--- Input for this task Enclosed Below ---

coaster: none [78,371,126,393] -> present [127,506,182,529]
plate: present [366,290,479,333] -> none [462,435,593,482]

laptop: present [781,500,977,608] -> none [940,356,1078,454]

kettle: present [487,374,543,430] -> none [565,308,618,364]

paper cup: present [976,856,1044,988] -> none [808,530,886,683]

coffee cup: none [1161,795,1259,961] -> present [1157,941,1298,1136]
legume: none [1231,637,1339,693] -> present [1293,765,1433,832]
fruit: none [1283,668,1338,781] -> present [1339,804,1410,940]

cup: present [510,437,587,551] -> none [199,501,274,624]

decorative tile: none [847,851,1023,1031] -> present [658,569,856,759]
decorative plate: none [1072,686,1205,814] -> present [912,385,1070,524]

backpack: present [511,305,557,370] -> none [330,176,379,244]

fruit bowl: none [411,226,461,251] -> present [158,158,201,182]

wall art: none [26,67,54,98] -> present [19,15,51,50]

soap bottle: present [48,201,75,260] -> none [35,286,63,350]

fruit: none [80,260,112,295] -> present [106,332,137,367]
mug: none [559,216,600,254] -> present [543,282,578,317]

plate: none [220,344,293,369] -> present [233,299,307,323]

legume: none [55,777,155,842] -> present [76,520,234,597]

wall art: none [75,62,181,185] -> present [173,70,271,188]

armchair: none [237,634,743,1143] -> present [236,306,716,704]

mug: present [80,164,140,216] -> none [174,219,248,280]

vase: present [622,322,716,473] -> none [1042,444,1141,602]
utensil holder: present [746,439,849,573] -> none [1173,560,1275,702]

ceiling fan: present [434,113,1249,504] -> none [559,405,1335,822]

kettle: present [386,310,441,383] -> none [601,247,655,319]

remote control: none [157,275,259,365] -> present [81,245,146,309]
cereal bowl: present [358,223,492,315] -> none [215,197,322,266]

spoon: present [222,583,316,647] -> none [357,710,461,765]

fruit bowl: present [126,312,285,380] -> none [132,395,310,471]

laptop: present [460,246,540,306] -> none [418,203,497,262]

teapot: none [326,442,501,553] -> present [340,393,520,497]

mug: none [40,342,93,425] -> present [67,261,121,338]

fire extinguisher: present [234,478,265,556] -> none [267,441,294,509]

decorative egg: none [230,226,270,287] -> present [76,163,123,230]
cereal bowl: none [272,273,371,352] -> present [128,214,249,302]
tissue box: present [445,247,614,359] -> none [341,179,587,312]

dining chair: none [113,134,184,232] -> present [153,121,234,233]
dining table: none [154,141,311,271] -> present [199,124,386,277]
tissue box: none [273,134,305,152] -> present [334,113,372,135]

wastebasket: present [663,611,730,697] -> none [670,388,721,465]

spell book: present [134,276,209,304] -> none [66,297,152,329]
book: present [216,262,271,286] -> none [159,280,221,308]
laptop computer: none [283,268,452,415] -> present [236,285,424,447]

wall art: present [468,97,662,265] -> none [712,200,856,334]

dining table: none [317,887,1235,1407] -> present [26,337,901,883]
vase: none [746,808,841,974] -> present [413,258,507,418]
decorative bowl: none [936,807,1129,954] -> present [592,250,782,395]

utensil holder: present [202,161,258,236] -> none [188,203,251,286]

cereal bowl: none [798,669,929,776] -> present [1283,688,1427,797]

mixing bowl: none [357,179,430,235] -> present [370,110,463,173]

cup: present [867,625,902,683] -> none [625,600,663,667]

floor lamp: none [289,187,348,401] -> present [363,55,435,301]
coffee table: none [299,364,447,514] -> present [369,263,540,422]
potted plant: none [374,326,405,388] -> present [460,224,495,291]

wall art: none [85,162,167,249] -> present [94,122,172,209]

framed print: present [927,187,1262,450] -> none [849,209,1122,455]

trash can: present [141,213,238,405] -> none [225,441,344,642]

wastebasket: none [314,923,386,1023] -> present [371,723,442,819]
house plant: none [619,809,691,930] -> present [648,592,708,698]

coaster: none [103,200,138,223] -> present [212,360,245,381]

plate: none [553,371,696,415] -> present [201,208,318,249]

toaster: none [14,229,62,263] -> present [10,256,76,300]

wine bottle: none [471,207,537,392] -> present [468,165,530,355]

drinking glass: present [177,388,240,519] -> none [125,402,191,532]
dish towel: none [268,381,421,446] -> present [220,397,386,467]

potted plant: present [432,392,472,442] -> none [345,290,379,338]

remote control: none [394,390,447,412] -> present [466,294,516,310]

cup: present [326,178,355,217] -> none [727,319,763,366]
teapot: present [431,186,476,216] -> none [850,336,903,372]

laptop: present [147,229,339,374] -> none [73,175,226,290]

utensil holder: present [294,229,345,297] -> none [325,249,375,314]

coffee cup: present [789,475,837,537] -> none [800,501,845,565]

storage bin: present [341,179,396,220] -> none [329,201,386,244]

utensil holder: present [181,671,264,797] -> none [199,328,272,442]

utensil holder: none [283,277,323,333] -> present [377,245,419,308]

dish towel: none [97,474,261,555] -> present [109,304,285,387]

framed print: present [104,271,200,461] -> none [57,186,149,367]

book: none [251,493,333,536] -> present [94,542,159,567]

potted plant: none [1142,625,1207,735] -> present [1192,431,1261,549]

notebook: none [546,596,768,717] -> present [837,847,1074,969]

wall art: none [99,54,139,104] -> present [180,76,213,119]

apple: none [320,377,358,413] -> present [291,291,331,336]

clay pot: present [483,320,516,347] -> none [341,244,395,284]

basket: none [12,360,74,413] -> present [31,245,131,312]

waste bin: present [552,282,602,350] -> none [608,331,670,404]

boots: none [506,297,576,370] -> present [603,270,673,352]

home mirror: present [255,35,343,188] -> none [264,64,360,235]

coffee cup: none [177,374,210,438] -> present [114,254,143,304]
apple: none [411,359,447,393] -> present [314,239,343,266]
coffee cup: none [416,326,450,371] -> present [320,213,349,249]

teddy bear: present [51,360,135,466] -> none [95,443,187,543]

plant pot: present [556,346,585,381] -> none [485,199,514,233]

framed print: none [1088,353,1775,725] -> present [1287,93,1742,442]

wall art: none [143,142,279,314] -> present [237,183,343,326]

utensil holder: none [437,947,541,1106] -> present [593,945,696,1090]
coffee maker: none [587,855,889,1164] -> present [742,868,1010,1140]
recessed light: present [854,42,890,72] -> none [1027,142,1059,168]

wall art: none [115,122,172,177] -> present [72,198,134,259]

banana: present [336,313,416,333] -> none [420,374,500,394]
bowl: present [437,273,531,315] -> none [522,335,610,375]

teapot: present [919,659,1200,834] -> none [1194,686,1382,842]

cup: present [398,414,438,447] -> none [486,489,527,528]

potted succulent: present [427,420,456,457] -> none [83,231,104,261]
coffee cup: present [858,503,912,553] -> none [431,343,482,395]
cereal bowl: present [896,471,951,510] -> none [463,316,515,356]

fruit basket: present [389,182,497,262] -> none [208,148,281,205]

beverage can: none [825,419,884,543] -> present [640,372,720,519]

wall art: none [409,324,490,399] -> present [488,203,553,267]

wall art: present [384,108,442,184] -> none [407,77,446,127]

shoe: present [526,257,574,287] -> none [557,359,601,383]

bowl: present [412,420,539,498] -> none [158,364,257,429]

--- End of Enclosed Input for this task ---

=== Prompt ===
Find the lines in the data that include "fruit", then copy each of them.

=== Your solution ===
fruit: none [1283,668,1338,781] -> present [1339,804,1410,940]
fruit bowl: none [411,226,461,251] -> present [158,158,201,182]
fruit: none [80,260,112,295] -> present [106,332,137,367]
fruit bowl: present [126,312,285,380] -> none [132,395,310,471]
fruit basket: present [389,182,497,262] -> none [208,148,281,205]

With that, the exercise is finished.